I hang my head "I'm suppose to be" I reply quietly because to be honest I feel like a complete and utter idiot, I know I'll go if not tonight then another, even though I don't really want to it's like its habit to me, it's been just short of 5 years but now I don't have that whole excited butterfly feeling in my belly that I had only 9months ago when I would get the call but still there is something pulling me there.

"There is more to life then sex, Ashley"

"Yes I know Kate" I'm only using her name because she's using mine and making me feel bad, sad face for me! But she is right however the sex has always been awesome, sexual chemistry is through the roof! Now that I think of it that may be the only chemistry we have, sex hasn't been that great for me with anyone else…well there was that one time

Huh.

"you wanna talk about this later?" she asks obviously sensing my unease and the fact I haven't even processed it through my head yet.

"Please. So what you up to tonight?" It's Friday you see…my favourite day

"Going to a bar with someone" kate then decides to leave me hanging and for dramic effect grabs an apple from the fruit bowl….. yes I have a fruit bowl I may like my sugar boosts but I can be healthy too.. I hear her make an appreciative sound after crunching her apple. I just stare wide eyed waiting while she gives me her toothy grin.

"She's just a friend"

I dramatically grasp my chest and grip the breakfast bar for stability "You're dumping me? Say it's not true"

"I'm sorry, it's not you its me" she sniffles and hiccups "you're the love of my life but I just need to focus on me right now"

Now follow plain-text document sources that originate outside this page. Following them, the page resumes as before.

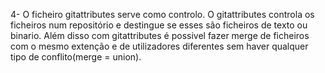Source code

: 4- O ficheiro gitattributes serve como controlo. O gitattributes controla os ficheiros num repositório
	e destingue se esses são ficheiros de texto ou binario. Além disso com gitattributes é possivel fazer
	merge de ficheiros com o mesmo extenção e de utilizadores diferentes sem haver qualquer tipo de 
	conflito(merge = union).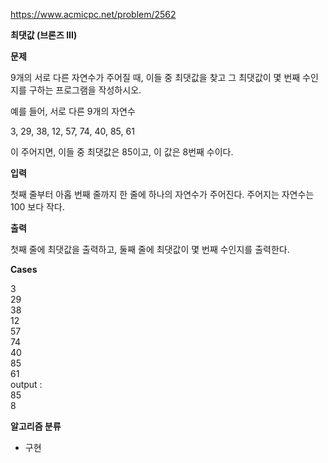 https://www.acmicpc.net/problem/2562

**최댓값 (브론즈 III)**

**문제**

9개의 서로 다른 자연수가 주어질 때, 이들 중 최댓값을 찾고 그 최댓값이 몇 번째 수인지를 구하는 프로그램을 작성하시오.

예를 들어, 서로 다른 9개의 자연수

3, 29, 38, 12, 57, 74, 40, 85, 61

이 주어지면, 이들 중 최댓값은 85이고, 이 값은 8번째 수이다.

**입력**

첫째 줄부터 아홉 번째 줄까지 한 줄에 하나의 자연수가 주어진다. 주어지는 자연수는 100 보다 작다.

**출력**

첫째 줄에 최댓값을 출력하고, 둘째 줄에 최댓값이 몇 번째 수인지를 출력한다.

**Cases**

3<br>
29<br>
38<br>
12<br>
57<br>
74<br>
40<br>
85<br>
61<br>
output :<br>
85<br>
8

**알고리즘 분류**

- 구현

"So what's her name?" I straighten up and we return to normal, we tend to do this a lot act like complete morons, but hey we entertain each other that is all that matters.

"Spencer"

"and she's just a friend?" I look at her disbelievingly

"She's blonde, you know I don't like blondes I met her at that training thing I went to last week"

"Is she gay?"

"yeah"

"Uh Huh" I'm sure you can sense my tone

"Will you shut up, I just need to get out there I don't go out enough and she said we should go out and anyway we talked she doesn't like blondes either" just for the record we go out all the time so I am not buying that oh and Incase you didn't work that out Kate is a blonde…"Plus I've still got that thing for Cassie"

Oh Yes Cassie, don't even get me started "Oh how is Cassie, still straight?"

Kate stands and grabs her keys "Very much so, which is why I need to get out there"

"Okay well you coming over before you go out?"

She nods "we'll have dinner before I leave don't think we are going out till about 9pm so we'll talk then"

"Okay well have a good day at the office honey" I shout after her as she leaves and then turn and make my way to the bedroom to get ready with a big smile on my face.

Kate is wicked, I love her; she is totally my wife, we laugh, we fight, we know what the other is thinking, she tells me what to do, I tell her what to do, she cooks me dinner, I don't and she cleans for me… we just don't have the sex haha which I am very happy for I mean we are both totally smoking but somehow I think I'll pass on that.